It's 6:00am and I am standing in the dark beachside in Santa Monica with a handful of others like me waiting for a long 3 hour journey ahead of us. Equipped with shorts, my gear belt and my "Gu" belt, I do some mild stretches. I'm excited and ready to go. Soon, other journeymen join our group and we are nearly 30 people. Our goal today is 16 miles. A few of us will do less, and some will join us when we pass our first 3 mile mark. One of our mentors, John, will turn around for 8miles since he training for the NYC Marathon next weekend.
It's lucky that we start at 6:00am - It is early enough and still dark that I am running in a partly dream state. We make our initial 3 mile loop after which I turn to my running buddy Teresa and ask, "That was only 3 miles?" She sympathizes. Sometimes 3 miles feels more than 3 miles. But like any long distance, the beginning can often be the hardest. Once we get going, the sun will come out, our doubts will subside, and some of us may even experience a few moments of that "runner's high". And some of us do...at about mile 14. Luckily, it can be contagious.

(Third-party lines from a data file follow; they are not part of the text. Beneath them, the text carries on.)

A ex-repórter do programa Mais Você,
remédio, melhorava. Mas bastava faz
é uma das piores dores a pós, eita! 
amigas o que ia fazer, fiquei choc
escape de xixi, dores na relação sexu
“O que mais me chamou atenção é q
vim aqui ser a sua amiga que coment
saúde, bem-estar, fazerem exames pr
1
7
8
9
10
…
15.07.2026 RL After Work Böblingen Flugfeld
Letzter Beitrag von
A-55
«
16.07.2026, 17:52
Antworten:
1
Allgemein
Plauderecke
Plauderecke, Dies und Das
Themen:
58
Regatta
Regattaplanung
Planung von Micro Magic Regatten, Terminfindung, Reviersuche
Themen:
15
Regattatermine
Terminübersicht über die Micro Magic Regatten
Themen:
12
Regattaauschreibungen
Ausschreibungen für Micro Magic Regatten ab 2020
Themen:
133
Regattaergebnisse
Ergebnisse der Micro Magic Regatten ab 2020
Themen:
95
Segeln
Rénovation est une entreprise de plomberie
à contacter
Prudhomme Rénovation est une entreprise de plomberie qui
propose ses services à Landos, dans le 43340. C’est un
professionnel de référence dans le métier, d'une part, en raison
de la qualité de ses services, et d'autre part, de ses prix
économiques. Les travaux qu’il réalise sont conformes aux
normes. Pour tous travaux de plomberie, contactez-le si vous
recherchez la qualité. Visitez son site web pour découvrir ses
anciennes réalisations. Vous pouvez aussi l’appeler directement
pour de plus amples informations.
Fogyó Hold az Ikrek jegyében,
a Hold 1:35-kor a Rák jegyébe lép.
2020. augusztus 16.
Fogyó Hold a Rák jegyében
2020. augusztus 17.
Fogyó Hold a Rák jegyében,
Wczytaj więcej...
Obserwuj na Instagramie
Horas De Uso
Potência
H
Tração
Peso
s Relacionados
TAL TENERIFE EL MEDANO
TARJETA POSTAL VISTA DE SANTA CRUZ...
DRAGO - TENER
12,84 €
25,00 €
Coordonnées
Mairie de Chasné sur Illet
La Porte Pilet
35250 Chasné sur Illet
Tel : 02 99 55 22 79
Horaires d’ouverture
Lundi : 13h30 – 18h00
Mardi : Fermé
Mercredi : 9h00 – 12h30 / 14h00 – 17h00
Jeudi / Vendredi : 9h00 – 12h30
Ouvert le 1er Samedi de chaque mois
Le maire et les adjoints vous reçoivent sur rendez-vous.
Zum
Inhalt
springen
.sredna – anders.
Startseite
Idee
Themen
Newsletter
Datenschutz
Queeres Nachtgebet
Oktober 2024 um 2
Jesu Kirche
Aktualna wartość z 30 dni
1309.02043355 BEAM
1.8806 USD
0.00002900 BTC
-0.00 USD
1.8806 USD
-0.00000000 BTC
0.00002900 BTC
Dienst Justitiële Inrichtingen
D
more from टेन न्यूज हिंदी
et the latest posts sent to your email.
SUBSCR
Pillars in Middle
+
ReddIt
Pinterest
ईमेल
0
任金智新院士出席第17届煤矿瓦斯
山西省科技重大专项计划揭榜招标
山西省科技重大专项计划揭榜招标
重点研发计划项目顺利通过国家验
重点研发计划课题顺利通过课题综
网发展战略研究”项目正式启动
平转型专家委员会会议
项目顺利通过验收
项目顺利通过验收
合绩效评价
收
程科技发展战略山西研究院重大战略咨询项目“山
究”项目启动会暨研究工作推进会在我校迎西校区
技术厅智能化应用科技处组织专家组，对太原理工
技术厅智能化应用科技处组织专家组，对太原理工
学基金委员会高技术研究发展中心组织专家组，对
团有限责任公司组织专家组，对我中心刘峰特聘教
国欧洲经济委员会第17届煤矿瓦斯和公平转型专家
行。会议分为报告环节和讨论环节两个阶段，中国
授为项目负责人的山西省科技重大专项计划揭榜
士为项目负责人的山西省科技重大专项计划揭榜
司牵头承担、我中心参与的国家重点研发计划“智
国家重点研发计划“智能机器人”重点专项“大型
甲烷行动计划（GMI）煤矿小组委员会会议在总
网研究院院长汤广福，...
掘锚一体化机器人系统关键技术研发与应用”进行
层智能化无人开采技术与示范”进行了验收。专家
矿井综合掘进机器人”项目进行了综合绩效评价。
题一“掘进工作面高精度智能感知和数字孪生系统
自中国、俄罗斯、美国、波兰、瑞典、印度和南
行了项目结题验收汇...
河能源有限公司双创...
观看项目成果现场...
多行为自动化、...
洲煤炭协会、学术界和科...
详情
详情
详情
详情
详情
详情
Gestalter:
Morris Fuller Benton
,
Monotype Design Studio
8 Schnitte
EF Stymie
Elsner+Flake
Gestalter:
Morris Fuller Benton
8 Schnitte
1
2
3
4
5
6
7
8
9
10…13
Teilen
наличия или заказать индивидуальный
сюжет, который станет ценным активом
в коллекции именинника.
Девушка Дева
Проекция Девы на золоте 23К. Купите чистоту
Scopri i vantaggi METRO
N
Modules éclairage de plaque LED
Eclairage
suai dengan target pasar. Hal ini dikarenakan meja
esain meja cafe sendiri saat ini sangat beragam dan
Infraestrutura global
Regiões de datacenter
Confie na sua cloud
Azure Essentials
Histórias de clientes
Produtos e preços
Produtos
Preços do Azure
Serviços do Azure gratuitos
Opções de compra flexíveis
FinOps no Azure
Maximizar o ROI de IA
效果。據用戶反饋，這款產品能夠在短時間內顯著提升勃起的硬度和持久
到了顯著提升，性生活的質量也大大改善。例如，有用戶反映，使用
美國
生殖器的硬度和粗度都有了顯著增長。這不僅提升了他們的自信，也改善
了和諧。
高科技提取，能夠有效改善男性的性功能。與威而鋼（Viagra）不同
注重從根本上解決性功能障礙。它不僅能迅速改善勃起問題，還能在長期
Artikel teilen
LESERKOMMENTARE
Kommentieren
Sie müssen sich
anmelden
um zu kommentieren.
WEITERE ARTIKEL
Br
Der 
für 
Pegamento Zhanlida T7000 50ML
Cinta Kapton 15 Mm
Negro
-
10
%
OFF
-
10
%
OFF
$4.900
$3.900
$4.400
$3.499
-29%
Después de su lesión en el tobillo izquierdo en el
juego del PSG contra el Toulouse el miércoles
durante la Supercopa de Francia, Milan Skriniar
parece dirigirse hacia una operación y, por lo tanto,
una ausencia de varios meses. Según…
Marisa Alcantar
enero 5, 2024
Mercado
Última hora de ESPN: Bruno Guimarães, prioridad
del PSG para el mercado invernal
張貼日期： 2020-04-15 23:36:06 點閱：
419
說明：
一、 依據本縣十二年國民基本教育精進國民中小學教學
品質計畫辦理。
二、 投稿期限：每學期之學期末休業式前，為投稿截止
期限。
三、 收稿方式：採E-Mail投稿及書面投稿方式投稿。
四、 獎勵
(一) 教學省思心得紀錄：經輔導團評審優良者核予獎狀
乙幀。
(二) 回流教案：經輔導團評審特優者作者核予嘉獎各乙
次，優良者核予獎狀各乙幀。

The route today takes up through Santa Monica and Venice and then south to Marina del Rey. We run by the marina, pass the chic brunch crowd eating their twenty-five dollar croissants at the Ritz Carlton, and carefully navigate alongside the fancy gold colored fire hydrants on the sidewalk. Mother's Beach comes and goes, and we pass by Cheesecake Factory early in the morning. Some parts of the Marina route are less interesting that others - it's a lot of parking and pavement, but the unusualness of it makes the run less dull. On our turnaround point at the Marina Yacht club, we take a different route back and I find myself running along a canal in Venice, on a trail of packed dirt snug in between the water and the front gardens of some lovely homes. The scents of rosemary and lavendar are a welcome treat, and the stairs along the dirt corridor add some cross training. I'm really loving this part. It's hard, but I'm loving it.
After we cross the bridge and get back to Venice Beach, I see more running groups out and about including the LA Roadrunners and their large groups and a smaller AIDS running group. Just like the first few miles, the last few miles can also be difficult. We keep our brief walking breaks in each mile. Teresa and I agree that a walk, however brief, only reminds us of our body aches and pains and makes it more difficult to find our stride. It's at this point that I really feel the bones in my body. It's not soft and gentle and cushioned - but hard and skeletal. Thankfully, a runner in our group (whose name I have now forgotten) DID get a case of runner's high and passed it along to a few of us. By the time we get back to the Senior Center in Santa Monica, we are pooped. We also learn that our 16 miles measures about 15.8. But we all agree that this is only a technicality and the walk back to our cars should make up for the remaining mileage.
Thanks to all who ran in the 12 minute/mile pace group on Saturday - the group energy was really great.